Japanese PM Kishida unharmed after explosion heard at port where he was due to speak

A person (bottom) is detained after throwing an apparent "smoke bomb" in Wakayama on Saturday, where Japan's prime minister was due to give a speech. (STR/JIJI Press/AFP via Getty Images)

SEOUL — Japanese authorities evacuated Prime Minister Fumio Kishida to safety after an explosion was heard at a port where he was due to give a stump speech.

One police officer was slightly injured, and a suspect was detained for allegedly throwing an explosive during the campaign event.

Kishida was in the city of Wakayama, stumping for a candidate in upcoming by-elections. Public broadcaster NHK reported that an object was thrown and there was an explosion and white smoke. NHK reported that the detained suspect was a 24-year-old man from the city of Kawanishi.

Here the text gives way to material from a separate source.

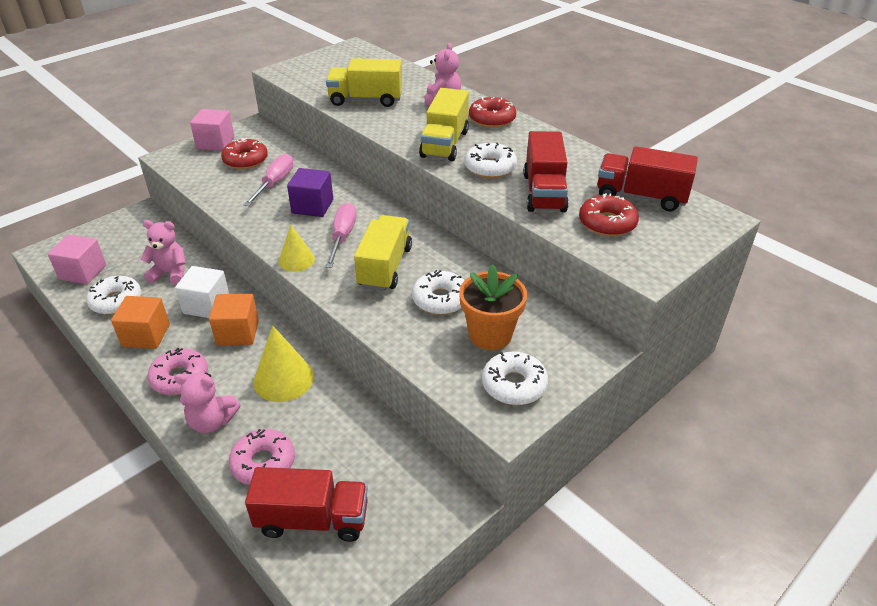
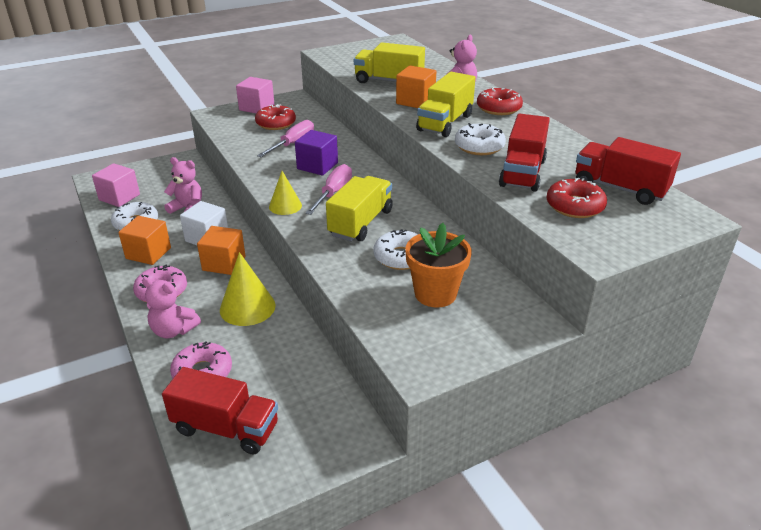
camera: 15 degrees right, 5 degrees down
(404, 121) = (415, 101): none -> orange cube
(514, 385) = (441, 340): white donut -> none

NHK video shows half a dozen security personnel pinning a person wearing olive-colored pants and sneakers to the ground, before dragging him away.

Kishida later went ahead with his planned speech, NHK reported.

Japan updated VIP protection procedures following the assassination of ex-Prime Minister Shinzo Abe last July.

A police report following Abe's shooting concluded that with better planning and on-site security, Abe's killing could have been prevented.